§ **Required work**
Return every line of the rows below that contains the word "days".

___ Data for review ___

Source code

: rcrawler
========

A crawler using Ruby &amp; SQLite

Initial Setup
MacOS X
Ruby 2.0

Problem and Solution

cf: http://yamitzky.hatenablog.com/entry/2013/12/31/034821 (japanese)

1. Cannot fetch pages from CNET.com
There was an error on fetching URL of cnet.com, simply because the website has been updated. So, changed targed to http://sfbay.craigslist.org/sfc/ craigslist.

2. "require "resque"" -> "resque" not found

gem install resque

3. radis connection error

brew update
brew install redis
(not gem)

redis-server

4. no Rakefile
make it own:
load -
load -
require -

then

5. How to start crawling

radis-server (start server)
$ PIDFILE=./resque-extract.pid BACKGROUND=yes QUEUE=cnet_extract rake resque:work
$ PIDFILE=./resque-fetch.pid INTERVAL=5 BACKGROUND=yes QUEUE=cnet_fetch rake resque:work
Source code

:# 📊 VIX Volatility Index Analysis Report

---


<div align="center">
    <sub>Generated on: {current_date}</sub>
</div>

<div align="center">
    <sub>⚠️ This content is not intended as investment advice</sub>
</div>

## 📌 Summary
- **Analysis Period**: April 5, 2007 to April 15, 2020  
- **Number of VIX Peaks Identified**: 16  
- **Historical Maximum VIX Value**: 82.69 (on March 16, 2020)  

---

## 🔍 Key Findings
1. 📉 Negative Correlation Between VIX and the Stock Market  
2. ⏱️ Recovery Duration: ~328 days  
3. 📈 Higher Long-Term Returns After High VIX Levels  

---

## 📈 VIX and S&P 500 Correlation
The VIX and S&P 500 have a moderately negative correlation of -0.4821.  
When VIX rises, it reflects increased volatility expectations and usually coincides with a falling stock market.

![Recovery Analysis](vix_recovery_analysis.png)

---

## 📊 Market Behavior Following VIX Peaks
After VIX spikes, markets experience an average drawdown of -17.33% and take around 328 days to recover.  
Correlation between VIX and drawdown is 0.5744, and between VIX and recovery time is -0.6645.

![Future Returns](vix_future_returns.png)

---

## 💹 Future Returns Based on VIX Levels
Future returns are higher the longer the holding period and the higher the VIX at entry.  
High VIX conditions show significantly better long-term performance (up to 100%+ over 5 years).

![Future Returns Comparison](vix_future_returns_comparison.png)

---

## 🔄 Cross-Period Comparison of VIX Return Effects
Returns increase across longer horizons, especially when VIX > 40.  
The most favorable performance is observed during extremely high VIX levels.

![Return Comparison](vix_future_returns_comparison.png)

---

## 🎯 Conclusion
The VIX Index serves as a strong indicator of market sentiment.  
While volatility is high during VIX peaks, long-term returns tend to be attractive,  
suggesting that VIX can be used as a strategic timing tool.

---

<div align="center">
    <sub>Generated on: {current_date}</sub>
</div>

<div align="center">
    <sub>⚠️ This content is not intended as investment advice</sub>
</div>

___

§ **Answer box**
2. ⏱️ Recovery Duration: ~328 days  
After VIX spikes, markets experience an average drawdown of -17.33% and take around 328 days to recover.  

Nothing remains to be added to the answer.